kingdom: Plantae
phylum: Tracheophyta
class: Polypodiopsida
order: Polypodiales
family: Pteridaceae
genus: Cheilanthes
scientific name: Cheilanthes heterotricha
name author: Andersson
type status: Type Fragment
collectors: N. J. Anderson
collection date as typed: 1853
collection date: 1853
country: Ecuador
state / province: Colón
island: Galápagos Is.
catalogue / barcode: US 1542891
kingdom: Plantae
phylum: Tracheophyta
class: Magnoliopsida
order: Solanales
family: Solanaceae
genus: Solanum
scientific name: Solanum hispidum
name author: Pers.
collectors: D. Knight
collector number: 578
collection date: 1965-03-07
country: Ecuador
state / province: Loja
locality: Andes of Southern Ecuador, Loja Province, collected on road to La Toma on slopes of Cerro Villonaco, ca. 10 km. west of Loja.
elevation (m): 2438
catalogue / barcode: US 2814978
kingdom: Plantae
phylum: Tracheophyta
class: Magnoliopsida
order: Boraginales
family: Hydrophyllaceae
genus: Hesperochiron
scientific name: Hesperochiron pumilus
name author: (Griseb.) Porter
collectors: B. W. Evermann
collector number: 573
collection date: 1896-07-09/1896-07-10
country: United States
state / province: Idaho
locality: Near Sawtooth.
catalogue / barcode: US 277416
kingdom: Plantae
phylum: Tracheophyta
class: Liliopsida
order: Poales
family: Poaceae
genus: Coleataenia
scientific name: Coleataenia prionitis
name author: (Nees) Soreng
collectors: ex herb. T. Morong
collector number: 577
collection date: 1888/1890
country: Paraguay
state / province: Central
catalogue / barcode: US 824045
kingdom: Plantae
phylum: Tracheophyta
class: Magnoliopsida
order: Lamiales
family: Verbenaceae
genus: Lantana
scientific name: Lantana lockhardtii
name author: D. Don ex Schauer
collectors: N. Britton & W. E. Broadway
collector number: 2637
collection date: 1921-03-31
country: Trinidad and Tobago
══════════
**Work instructions**: Can you copy the entries word for word, beginning at the line that contains "collectors: N. Britton & W. E. Broadway" and continuing through the end of the entries?

**Task response**:
collectors: N. Britton & W. E. Broadway
collector number: 2637
collection date: 1921-03-31
country: Trinidad and Tobago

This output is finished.